Week 5 > Hospitality > Part 3 | Asceticism

  • Here is a quote from his book, “Distinction.” The dominant aesthetic proposes that the combination of ease and asceticism.
  • Here, the dominant aesthetic refers to aesthetic standard of a higher social class that dominates others in lower classes.
  • This aesthetic is characterized as the combination of ease and asceticism.
  • Such combination of ease and asceticism is seen in self-imposed austerity, restraint, reserve, which are affirmed in that absolute manifestation of excellence, relaxation in tension.
  • People have taste, and the taste they have distinguishes them from others.
  • When some people think something is beautiful rather than ugly, this taste shows who they are.
  • When some people cultivate taste to value certain things that ordinary people do not understand or appreciate, they are defining what a legitimate culture is.
  • It is not easy to imitate this taste by training oneself in a short period of time.
  • Having the upper class taste is critical when becoming successful in that upper class community.
  • There is a dominant group of people with high levels of economic and cultural capital.
  • The dominant group has a taste that is rare while the dominated group has a taste that is vulgar.
  • This dominant group then has the aesthetic of relaxation in tension.
  • The dominated group values something easy and common.
  • From the point of view of the dominant group, the dominated group’s aesthetic is characterized as laxity.
  • On the other hand, from the point of view of the dominated group, the dominant group’s aesthetic is characterized as ostentation.
  • That said, we can review the nature of two different tastes.
  • The taste of necessity is the popular value of the dominated group and the taste of liberty or the taste of luxury is the dominant value of the dominant group.
  • Bourdieu wrote, “The taste of necessity favours the most ‘filling’ and most economical foods.” The taste of necessity is tightly matched with practical necessity.
  • On the other hand, the taste of liberty “Shifts the emphasis to the manner and tends to use stylized forms to deny function.” It tries to keep distance from the necessity and puts more emphasis on style and form.
  • The distance from necessity is quite critical in understanding the dominant value.
  • This distinction corresponds to “The two antagonistic approaches to the treatment of food and the act of eating.” One is popular aesthetic: “Food is claimed as a material reality, a nourishing substance which sustains the body and gives strength,” Here, people value something substantive like pork as opposed to something subtle like fish.
  • The other is dominant aesthetic: “The priority given to form and social form, formality, identifies true freedom with the elective asceticism of a self-imposed rule.” Here, they put more emphasis on form and style rather than the substance.

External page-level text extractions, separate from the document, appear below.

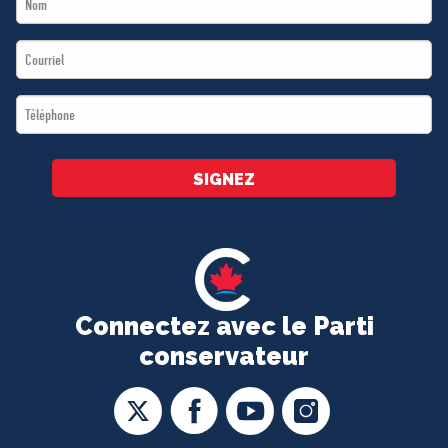
Name
Email
*
*
Téléphone
*
SIGNEZ
Connectez avec le Parti
conservateur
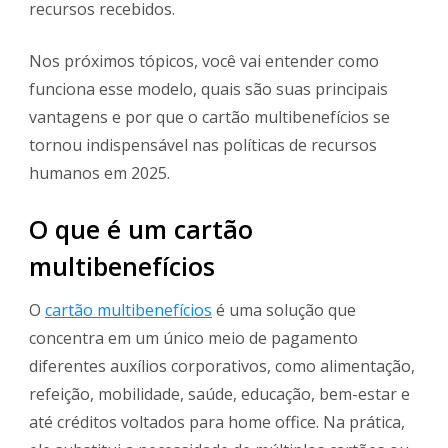
recursos recebidos.
Nos próximos tópicos, você vai entender como
funciona esse modelo, quais são suas principais
vantagens e por que o cartão multibenefícios se
tornou indispensável nas políticas de recursos
humanos em 2025.
O que é um cartão
multibenefícios
O
cartão multibenefícios
é uma solução que
concentra em um único meio de pagamento
diferentes auxílios corporativos, como alimentação,
refeição, mobilidade, saúde, educação, bem-estar e
até créditos voltados para home office. Na prática,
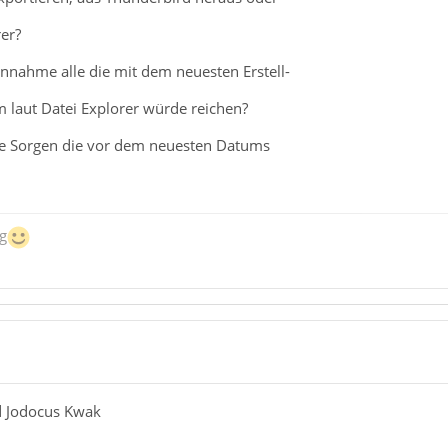
er?
fred Jodocus Kwak
Annahme alle die mit dem neuesten Erstell-
laut Datei Explorer würde reichen?
chnis Thunderbird alles durchsucht nach einer *.mab Datei, aber
 Sorgen die vor dem neuesten Datums
 länger nicht mehr. Die heißen abook.sqlite, abook-1.sqlite, abook
g
ll, die einer höheren Version zu einer niedrigeren zu kopieren, dah
 des Laptop 102 -> exportieren in das Format *ldif, dann im PC
ed Jodocus Kwak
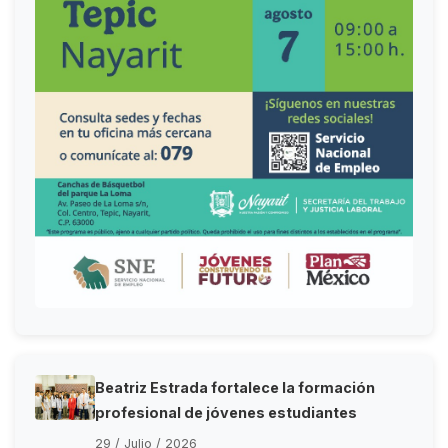
Beatriz Estrada fortalece la formación
profesional de jóvenes estudiantes
29 / Julio / 2026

  • This strange juxtaposition of freedom and asceticism is key to this aesthetic.
  • The cultural struggle is not complete without an intermediate group that strives to become dominant.
  • If the dominant group is bourgeois, this intermediate group is petit-bourgeois.
  • “…the petit-bourgeois experience of the world starts out from timidity, the embarrassment of someone who is uneasy in his body and his language.” Because petit-bourgeois has not acquired the taste, which again takes time to acquire, he is timid and anxious.
  • Bourdieu wrote, “Those who are held to be distinguished have the privilege of not worrying about their distinction.” This intermediate group reveals its own intermediateness by their conscious efforts to become part of the dominant group.
  • The dominant group has the ease that allows it to distinguish itself without such an effort.
  • The dominant aesthetic is characterized by ostentatious discretion, sobriety, and understatement.
  • This is why the dominant aesthetic is the combination of ease and asceticism.
  • I suggest that many customers appear to be the intermediate group trying to match the dominant aesthetic.
  • This is a self-defeating process because as long as these customers try to match the dominant aesthetic, then they cannot achieve it.